Provided passage |
_ _ _ _ _ _ _

Well, I’m 0 for 2 with sleeping well in Brewer’s shanty. Winter camping is tough. It was warm most of the night, then all of a sudden a wind gust came and just about blew the shanty out of the campsite. Brewer and I woke up just in time and held on to the hut until the breeze died, then we had to secure it to Brad’s truck. Then it snowed for the rest of the night.
It’s about 6 AM now and still dark. Boh and I are cold, and we might as well get up and check the tip ups. Come on Brewer, wake up buddy, time to fish… Brewer slowly rolls out of his cot, but with a quick reminder that we are fishing in the big leagues today, we are both up and on the ice in no time, checking for flags.
We get about half way through our spread when we walk up to a tripped tip-up. The flag is up, but the pin is not spinning- indicating that the fish has either dropped the bait, or it is still hooked just not moving. We carefully lift the line to see if we can feel any tension. O yea, something heavy is on there. I feel a very faint movement against my tugs. Was that a head shake? After bringing in a few more feet of line it is clear that something happened, but we still aren’t sure if we have a fish on or not.

_ _ _ _ _ _ _

Extracted records |
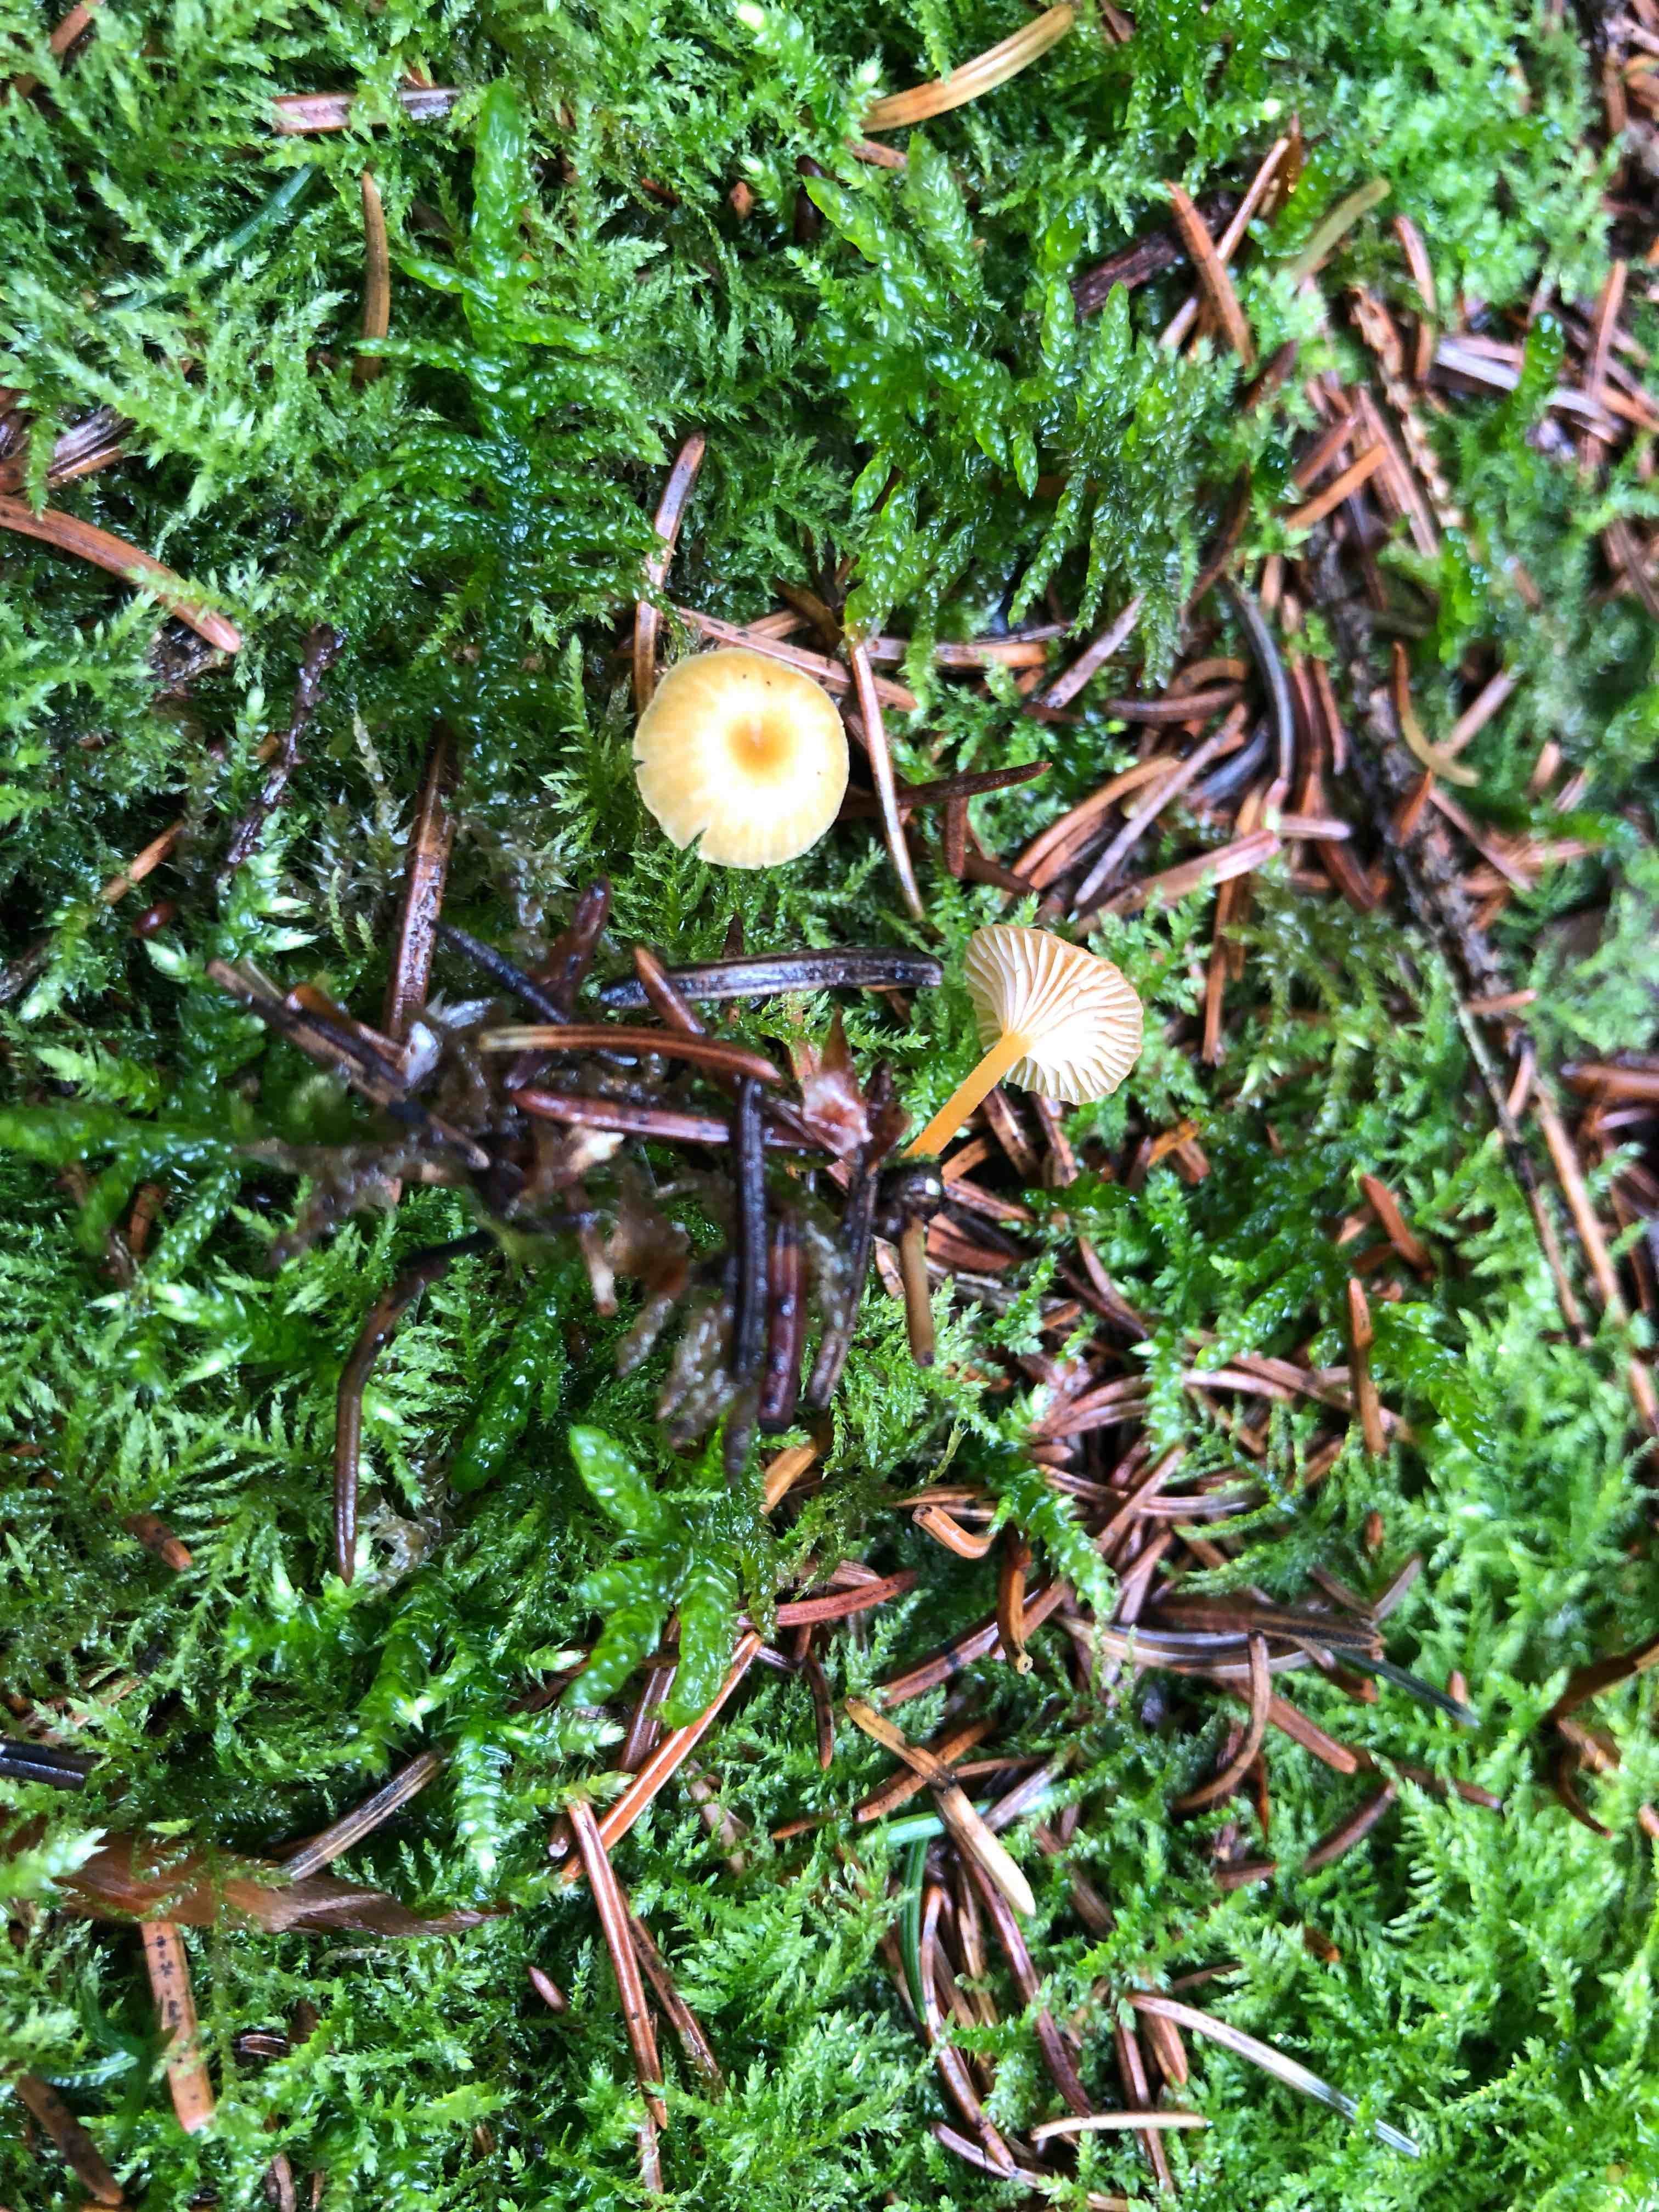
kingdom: Fungi
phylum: Basidiomycota
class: Agaricomycetes
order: Hymenochaetales
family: Rickenellaceae
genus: Rickenella
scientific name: Rickenella fibula
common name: orange mosnavlehat
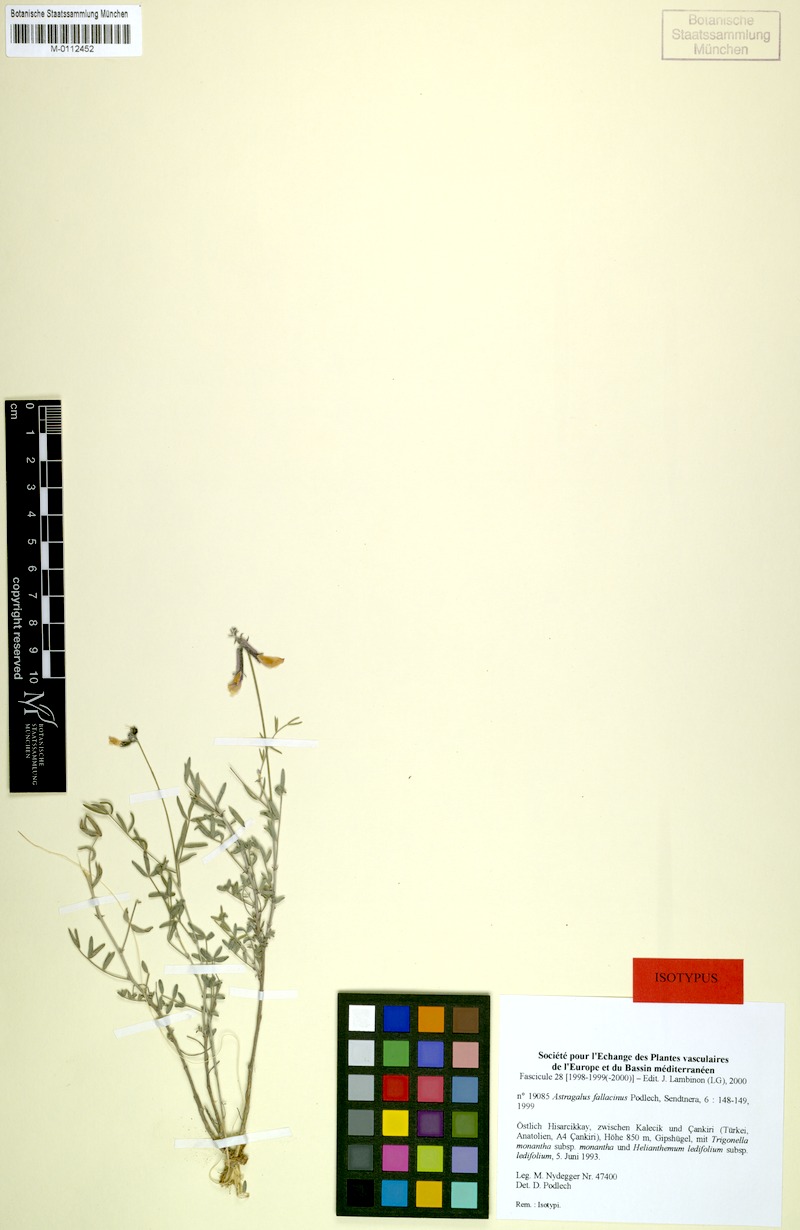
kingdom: Plantae
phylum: Tracheophyta
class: Magnoliopsida
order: Fabales
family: Fabaceae
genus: Astragalus
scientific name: Astragalus fallacinus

_ _ _ _ _ _ _

Complete the following |
a – From the ice fishing account, write out the part that opens with the words containing "It’s about 6" and closes with "checking for flags.", swapping "cot" for "sleeping bag".
b – According to the first paragraph of the ice fishing account, what happened during the night in Brewer's shanty? List each event.
Base your answers on the ice fishing account alone.

Results in order |
a –
It’s about 6 AM now and still dark. Boh and I are cold, and we might as well get up and check the tip ups. Come on Brewer, wake up buddy, time to fish… Brewer slowly rolls out of his sleeping bag, but with a quick reminder that we are fishing in the big leagues today, we are both up and on the ice in no time, checking for flags.

b –
- It was warm most of the night.
- A sudden wind gust nearly blew the shanty out of the campsite.
- Brewer and the writer woke up and held on to the hut until the breeze died.
- They secured the shanty to Brad's truck.
- It snowed for the rest of the night.